I am also very opinionated and like ranting and raving about things of which I am ignorant.  Considering alternate points of view is too hard, so some kind of way of expressing myself at great length in a pompous and pious tone would be nice.  Oh, and I am a deeply sensitive person, so from time to time I would like to show people a picture I have taken of a sunset or a cloud or a little baby duckling snuggling up to a tiger.  In fact, I would probably just steal the picture from some other website and publish it without attribution, but I'm still sensitive, right?

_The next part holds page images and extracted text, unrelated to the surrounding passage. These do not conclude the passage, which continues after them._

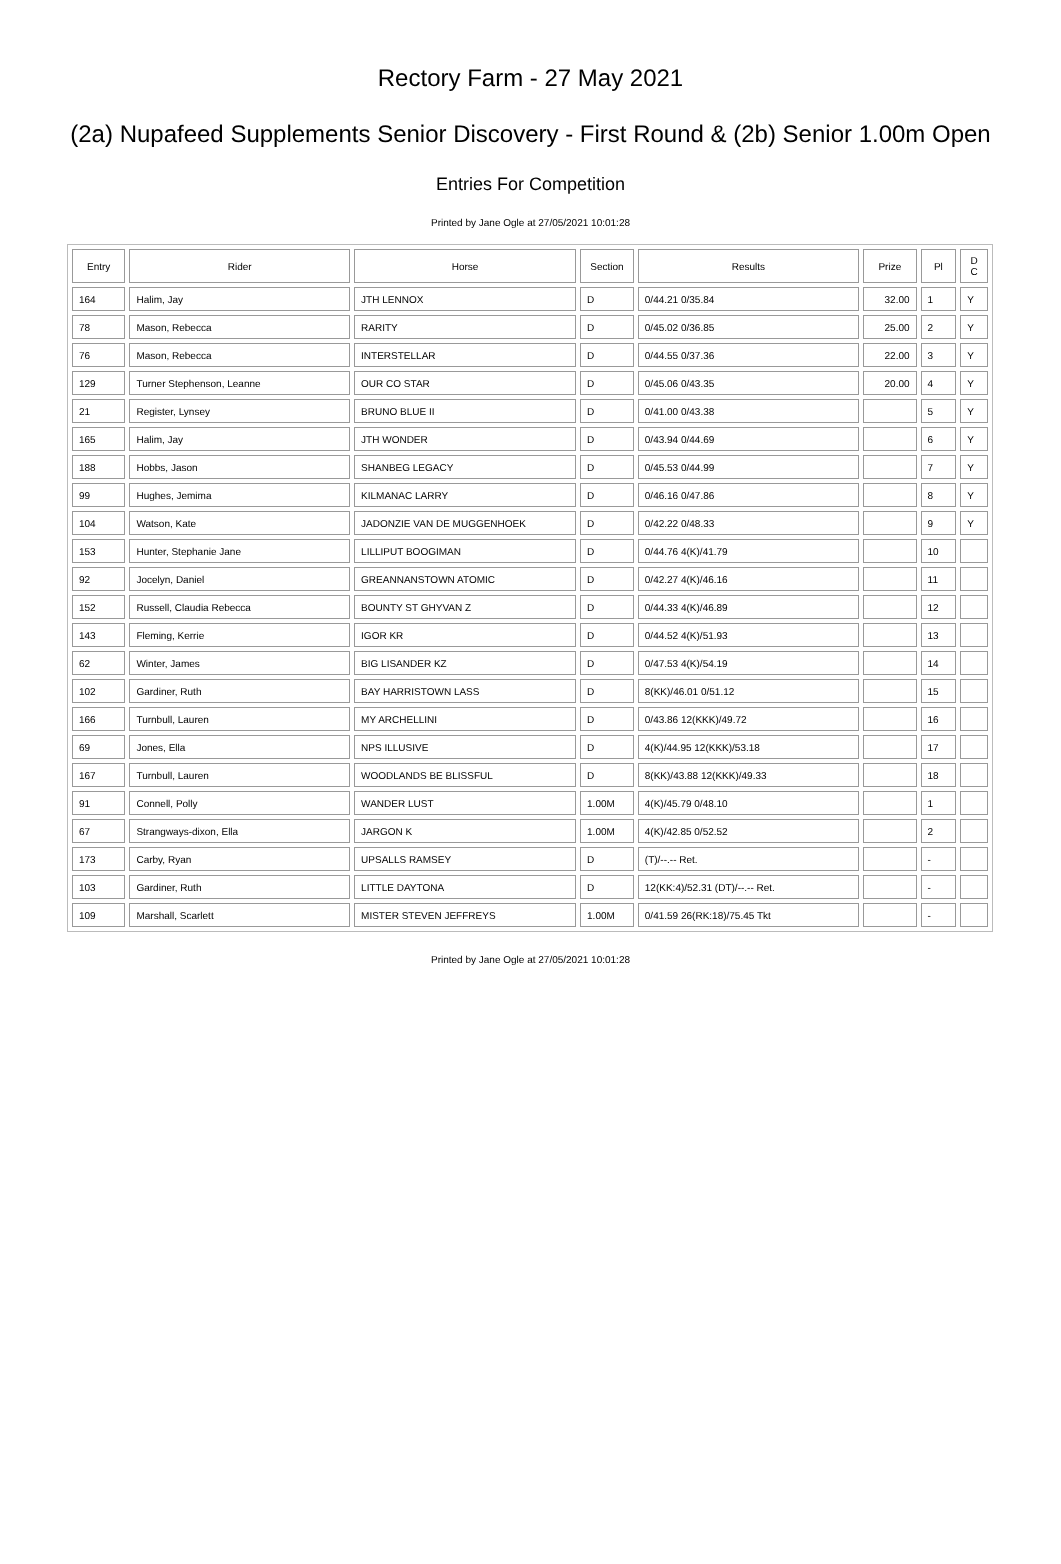Rectory Farm - 27 May 2021
(2a) Nupafeed Supplements Senior Discovery - First Round & (2b) Senior 1.00m Open
Entries For Competition
Printed by Jane Ogle at 27/05/2021 10:01:28
| Entry | Rider | Horse | Section | Results | Prize | Pl | D C |
| --- | --- | --- | --- | --- | --- | --- | --- |
| 164 | Halim, Jay | JTH LENNOX | D | 0/44.21 0/35.84 | 32.00 | 1 | Y |
| 78 | Mason, Rebecca | RARITY | D | 0/45.02 0/36.85 | 25.00 | 2 | Y |
| 76 | Mason, Rebecca | INTERSTELLAR | D | 0/44.55 0/37.36 | 22.00 | 3 | Y |
| 129 | Turner Stephenson, Leanne | OUR CO STAR | D | 0/45.06 0/43.35 | 20.00 | 4 | Y |
| 21 | Register, Lynsey | BRUNO BLUE II | D | 0/41.00 0/43.38 | | 5 | Y |
| 165 | Halim, Jay | JTH WONDER | D | 0/43.94 0/44.69 | | 6 | Y |
| 188 | Hobbs, Jason | SHANBEG LEGACY | D | 0/45.53 0/44.99 | | 7 | Y |
| 99 | Hughes, Jemima | KILMANAC LARRY | D | 0/46.16 0/47.86 | | 8 | Y |
| 104 | Watson, Kate | JADONZIE VAN DE MUGGENHOEK | D | 0/42.22 0/48.33 | | 9 | Y |
| 153 | Hunter, Stephanie Jane | LILLIPUT BOOGIMAN | D | 0/44.76 4(K)/41.79 | | 10 | |
| 92 | Jocelyn, Daniel | GREANNANSTOWN ATOMIC | D | 0/42.27 4(K)/46.16 | | 11 | |
| 152 | Russell, Claudia Rebecca | BOUNTY ST GHYVAN Z | D | 0/44.33 4(K)/46.89 | | 12 | |
| 143 | Fleming, Kerrie | IGOR KR | D | 0/44.52 4(K)/51.93 | | 13 | |
| 62 | Winter, James | BIG LISANDER KZ | D | 0/47.53 4(K)/54.19 | | 14 | |
| 102 | Gardiner, Ruth | BAY HARRISTOWN LASS | D | 8(KK)/46.01 0/51.12 | | 15 | |
| 166 | Turnbull, Lauren | MY ARCHELLINI | D | 0/43.86 12(KKK)/49.72 | | 16 | |
| 69 | Jones, Ella | NPS ILLUSIVE | D | 4(K)/44.95 12(KKK)/53.18 | | 17 | |
| 167 | Turnbull, Lauren | WOODLANDS BE BLISSFUL | D | 8(KK)/43.88 12(KKK)/49.33 | | 18 | |
| 91 | Connell, Polly | WANDER LUST | 1.00M | 4(K)/45.79 0/48.10 | | 1 | |
| 67 | Strangways-dixon, Ella | JARGON K | 1.00M | 4(K)/42.85 0/52.52 | | 2 | |
| 173 | Carby, Ryan | UPSALLS RAMSEY | D | (T)/--.-- Ret. | | - | |
| 103 | Gardiner, Ruth | LITTLE DAYTONA | D | 12(KK:4)/52.31 (DT)/--.-- Ret. | | - | |
| 109 | Marshall, Scarlett | MISTER STEVEN JEFFREYS | 1.00M | 0/41.59 26(RK:18)/75.45 Tkt | | - | |
Printed by Jane Ogle at 27/05/2021 10:01:28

Perhaps I could also find some way of telling stories about the things I do which show how funny, clever, brave and self-deprecating I am.   It would also be nice if I could indulge myself by being ironic a lot.

Any suggestions?
(signed)
Idealistic in Adelaide


Dear Idealistic in Adelaide,

You should start a blog immediately.

Sincerely,
PTR

Wednesday, April 28, 2010

Agony Aunt

Dear PTR,


I desperately need your advice!  I'm bored with my current job and need help deciding what to do next. 

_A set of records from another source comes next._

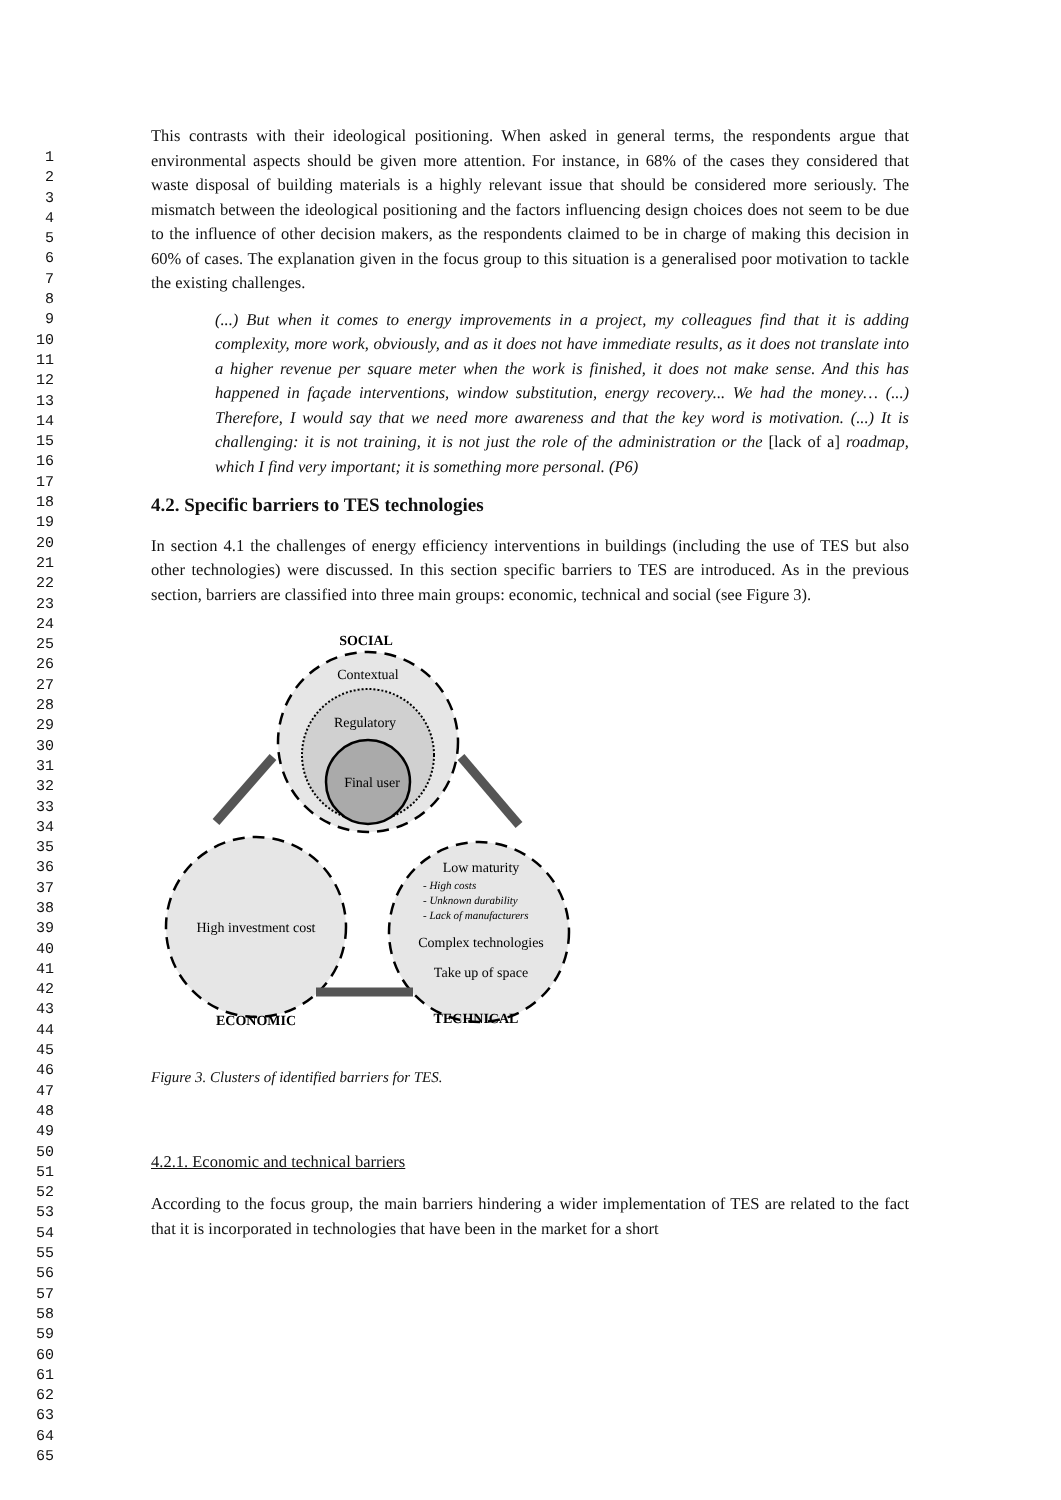1
2
3
4
5
6
7
8
9
10
11
12
13
14
15
16
17
18
19
20
21
22
23
24
25
26
27
28
29
30
31
32
33
34
35
36
37
38
39
40
41
42
43
44
45
46
47
48
49
50
51
52
53
54
55
56
57
58
59
60
61
62
63
64
65
This contrasts with their ideological positioning. When asked in general terms, the respondents argue that environmental aspects should be given more attention. For instance, in 68% of the cases they considered that waste disposal of building materials is a highly relevant issue that should be considered more seriously. The mismatch between the ideological positioning and the factors influencing design choices does not seem to be due to the influence of other decision makers, as the respondents claimed to be in charge of making this decision in 60% of cases. The explanation given in the focus group to this situation is a generalised poor motivation to tackle the existing challenges.
(...) But when it comes to energy improvements in a project, my colleagues find that it is adding complexity, more work, obviously, and as it does not have immediate results, as it does not translate into a higher revenue per square meter when the work is finished, it does not make sense. And this has happened in façade interventions, window substitution, energy recovery... We had the money… (...) Therefore, I would say that we need more awareness and that the key word is motivation. (...) It is challenging: it is not training, it is not just the role of the administration or the [lack of a] roadmap, which I find very important; it is something more personal. (P6)
4.2. Specific barriers to TES technologies
In section 4.1 the challenges of energy efficiency interventions in buildings (including the use of TES but also other technologies) were discussed. In this section specific barriers to TES are introduced. As in the previous section, barriers are classified into three main groups: economic, technical and social (see Figure 3).
SOCIAL
Contextual
Regulatory
Final user
High investment cost
Low maturity
- High costs
- Unknown durability
- Lack of manufacturers
Complex technologies
Take up of space
ECONOMIC
TECHNICAL
Figure 3. Clusters of identified barriers for TES.
4.2.1. Economic and technical barriers
According to the focus group, the main barriers hindering a wider implementation of TES are related to the fact that it is incorporated in technologies that have been in the market for a short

My current job is extremely boring and predictable - I want something with a little more excitement.  For example, I enjoy getting confusing and contradictory feedback on my performance depending on the whimsy and caprice of whoever happens to be in the room at the time.  In particular, I like being taught six different ways to do the same thing, with each new teacher emphasizing how terribly mistaken the previous teachers were.  I also like to be given ambiguous tasks in language which is easily misinterpreted.  When I fail to complete the task adequately because my telepathic powers failed that day and I was unable to read minds, I would like to be scolded for being timid or unreliable.


I don't have many friends, and I don't like the ones I do have, so it would be convenient it this new job could suck up as much time as possible and, if possible, destroy my social life by making my schedule irregular and unpredictable and by otherwise making me feel extremely guilty if I do attempt to enjoy myself.  In fact, the guilt thing is very important - my ideal career would be one in which success is difficult if not impossible to measure, thus leaving me a neurotic mess as I have no idea when enough is enough.  Needless to say, the added benefits of my new job being completely unpaid would add a certain je ne sais quoi.

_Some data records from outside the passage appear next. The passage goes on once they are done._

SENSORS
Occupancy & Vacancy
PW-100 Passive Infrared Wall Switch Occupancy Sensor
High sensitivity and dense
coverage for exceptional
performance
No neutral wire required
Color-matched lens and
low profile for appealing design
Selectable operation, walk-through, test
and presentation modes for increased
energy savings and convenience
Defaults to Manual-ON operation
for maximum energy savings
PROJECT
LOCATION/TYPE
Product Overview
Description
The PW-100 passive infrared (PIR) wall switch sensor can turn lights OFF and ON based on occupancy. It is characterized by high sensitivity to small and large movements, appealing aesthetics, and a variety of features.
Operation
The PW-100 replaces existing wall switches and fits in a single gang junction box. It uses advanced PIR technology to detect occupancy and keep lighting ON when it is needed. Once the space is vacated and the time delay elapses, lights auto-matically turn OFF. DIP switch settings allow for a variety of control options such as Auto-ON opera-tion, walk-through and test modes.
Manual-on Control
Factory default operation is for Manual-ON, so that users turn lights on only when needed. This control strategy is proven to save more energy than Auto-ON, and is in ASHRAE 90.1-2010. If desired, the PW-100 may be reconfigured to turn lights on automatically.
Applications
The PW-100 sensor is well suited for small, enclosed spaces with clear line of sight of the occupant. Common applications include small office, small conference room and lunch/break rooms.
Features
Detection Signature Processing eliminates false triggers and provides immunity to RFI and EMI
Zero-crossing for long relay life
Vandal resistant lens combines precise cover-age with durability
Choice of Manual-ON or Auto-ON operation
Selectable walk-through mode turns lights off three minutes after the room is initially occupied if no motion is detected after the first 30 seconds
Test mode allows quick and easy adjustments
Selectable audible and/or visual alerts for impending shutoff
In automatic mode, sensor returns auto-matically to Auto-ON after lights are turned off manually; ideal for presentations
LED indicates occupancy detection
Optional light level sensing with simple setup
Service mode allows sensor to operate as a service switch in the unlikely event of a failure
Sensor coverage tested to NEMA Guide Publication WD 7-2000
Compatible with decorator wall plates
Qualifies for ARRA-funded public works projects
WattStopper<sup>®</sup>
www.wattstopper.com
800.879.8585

In order to remind me that it's a job and not a hobby, it would also be good if many of the people in this new job were unpleasant, egotistical, arrogant, abrasive, selfish, or just plain mean.  Naturally, a majority of people will not be like this at all, but it would be nice if the awful people were SO awful that they SEEM like the majority.


Please let me know if you have any suggestions.
(signed)
Idealistic of Adelaide


Dear Idealistic of Adelaide,

You should enrol in a medical degree immediately.  Good luck!